Honolulu Police Chief Louis Kealoha won’t talk about Ethan Ferguson. Neither will other top officials within his department. Just as mysterious is the lack of explanation for their silence.
Ferguson, 39, was fired by Kealoha in 2012 for lying to investigators and falsifying police reports about transporting a female juvenile runaway.
He’s now charged with sexually assaulting a teenage girl on the Big Island while working as a law enforcement officer for the Hawaii Department of Land and Natural Resources.
According to court documents, he was on duty and in uniform.
Questions have since been raised about why the state would hire Ferguson in the first place, especially after knowing he had been fired by the Honolulu Police Department.
But there are also questions about what HPD officials actually told the state about Ferguson’s termination. One thing is certain — they’re not speaking publicly.
HPD Spokeswoman Michelle Yu said Monday that the department will not discuss Ferguson’s termination.

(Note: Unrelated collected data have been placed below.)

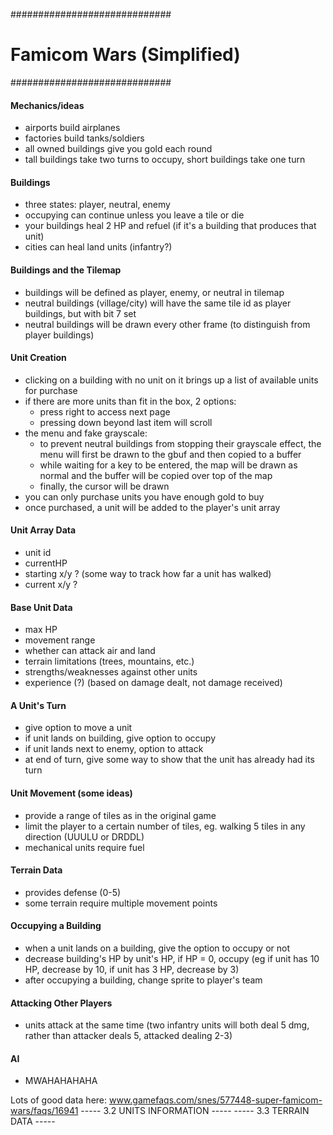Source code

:#############################
# Famicom Wars (Simplified) #
#############################

#### Mechanics/ideas
* airports build airplanes
* factories build tanks/soldiers
* all owned buildings give you gold each round
* tall buildings take two turns to occupy, short buildings take one turn

#### Buildings
* three states: player, neutral, enemy
* occupying can continue unless you leave a tile or die
* your buildings heal 2 HP and refuel (if it's a building that produces that unit)
* cities can heal land units (infantry?)

#### Buildings and the Tilemap
* buildings will be defined as player, enemy, or neutral in tilemap
* neutral buildings (village/city) will have the same tile id as player buildings, but with bit 7 set
* neutral buildings will be drawn every other frame (to distinguish from player buildings)

#### Unit Creation
* clicking on a building with no unit on it brings up a list of available units for purchase
* if there are more units than fit in the box, 2 options:
  - press right to access next page
  - pressing down beyond last item will scroll
* the menu and fake grayscale:
  - to prevent neutral buildings from stopping their grayscale effect, the menu will first be drawn to the gbuf and then copied to a buffer
  - while waiting for a key to be entered, the map will be drawn as normal and the buffer will be copied over top of the map
  - finally, the cursor will be drawn
* you can only purchase units you have enough gold to buy
* once purchased, a unit will be added to the player's unit array

#### Unit Array Data
* unit id
* currentHP
* starting x/y ? (some way to track how far a unit has walked)
* current x/y ?

#### Base Unit Data
* max HP
* movement range
* whether can attack air and land
* terrain limitations (trees, mountains, etc.)
* strengths/weaknesses against other units
* experience (?) (based on damage dealt, not damage received)

#### A Unit's Turn
* give option to move a unit
* if unit lands on building, give option to occupy
* if unit lands next to enemy, option to attack
* at end of turn, give some way to show that the unit has already had its turn

#### Unit Movement (some ideas)
* provide a range of tiles as in the original game
* limit the player to a certain number of tiles, eg. walking 5 tiles in any direction (UUULU or DRDDL)
* mechanical units require fuel

#### Terrain Data
* provides defense (0-5)
* some terrain require multiple movement points

#### Occupying a Building
* when a unit lands on a building, give the option to occupy or not
* decrease building's HP by unit's HP, if HP = 0, occupy (eg if unit has 10 HP, decrease by 10, if unit has 3 HP, decrease by 3)
* after occupying a building, change sprite to player's team

#### Attacking Other Players
* units attack at the same time (two infantry units will both deal 5 dmg, rather than attacker deals 5, attacked dealing 2-3)

#### AI
* MWAHAHAHAHA


Lots of good data here:
www.gamefaqs.com/snes/577448-super-famicom-wars/faqs/16941
----- 3.2  UNITS INFORMATION -----
----- 3.3  TERRAIN DATA -----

She declined to explain the department’s silence on the issue.
Instead, Yu said the department would stand by a two-sentence summary of the reasons behind Ferguson’s firing that was buried in a 2013 report submitted to the Legislature about officer misconduct:
“The officer transported a juvenile female runaway without a supervisor’s authorization and was untruthful during the investigation. It was also determined that the officer altered another officer’s name and badge number in a police log book and submitted a falsified mileage record.”
The department has said it already destroyed Ferguson’s disciplinary file, which is a public record under state law. So that leaves the annual report as the only official explanation from HPD about Ferguson’s termination.
Such reports provide only a brief description of the allegations that resulted in an officer’s discharge or suspension. Names are not included in the reports, and are only released when an officer is discharged.
Often the only real details about an officer’s termination are included in voluminous internal affairs reports that are only releasable to the public 90 days after a firing is finalized.
Take the case of fired Honolulu police officer James Easley, who was terminated by the department in 2011.
HPD’s annual report to the Legislature said that an officer — later determined to be Easley — had been fired for conducting “personal business while on duty.”
But when HPD released Easley’s disciplinary file to Civil Beat through a public records request, it revealed that he had been accused of raping a woman on the hood of his patrol car.
Transparency is scant at HPD — and other county police departments — particularly when it comes to officer misconduct.
Much of that can be attributed to the state’s politically powerful police union, which has successfully lobbied for more secrecy and opposed attempts at reform.
State Senate Vice President Will Espero has been pushing back for the past several years. He wants all law enforcement officers in the state to be held more accountable, and has introduced several pieces of legislation to do so.
Espero has been pressing both HPD and the state for more information about Ferguson’s termination and subsequent hiring at DLNR’s Division of Conservation and Resources Enforcement.
The senator is planning to introduce legislation that would require county police departments, state law enforcement agencies and the Hawaii Attorney General’s Office to keep a database of all officers who are fired or forced to resign for misconduct.
“There’s concern out there,” Espero said. “We need to get some answers so we can make sure this doesn’t happen again.”
Espero has the support of at least one of his colleagues. State Sen. Laura Thielen has been calling for more oversight of police ever since an HPD officer was caught on restaurant surveillance video in 2014 taking swings at his girlfriend.
As the former head of DLNR, Thielen said she was shocked that the agency would hire Ferguson as a law enforcement officer after being told he was fired from HPD.
Still, she said there’s a dearth of information about Ferguson’s past that leaves too many unanswered questions as to what he really did to get fired and how much the state knew before offering him a job.
“We definitely have to close this loophole,” Thielen said. “How can we leave other law enforcement agencies in the dark about this problem where somebody can turn around, pick up a badge and a gun, and go work for another agency?”
Meanwhile, state officials from DLNR and the Department of Human Resource Development have been told to stay quiet while an internal review is completed.
Cindy McMillan, a spokeswoman for Gov. David Ige, said the sex assault allegations facing Ferguson are “troubling,” but said she could not comment further.
“The administration is currently investigating the situation,” McMillan said. “Until that is completed we’re just not going to be able to add anything further on the subject.”
Ferguson, who faces five counts of sexual assault, has been placed on administrative leave with pay. His salary range, according to the DLNR, is $42,684 to $68,412.
He’s currently free on $13,000 bail and is scheduled to be in court Feb. 2 to enter a plea.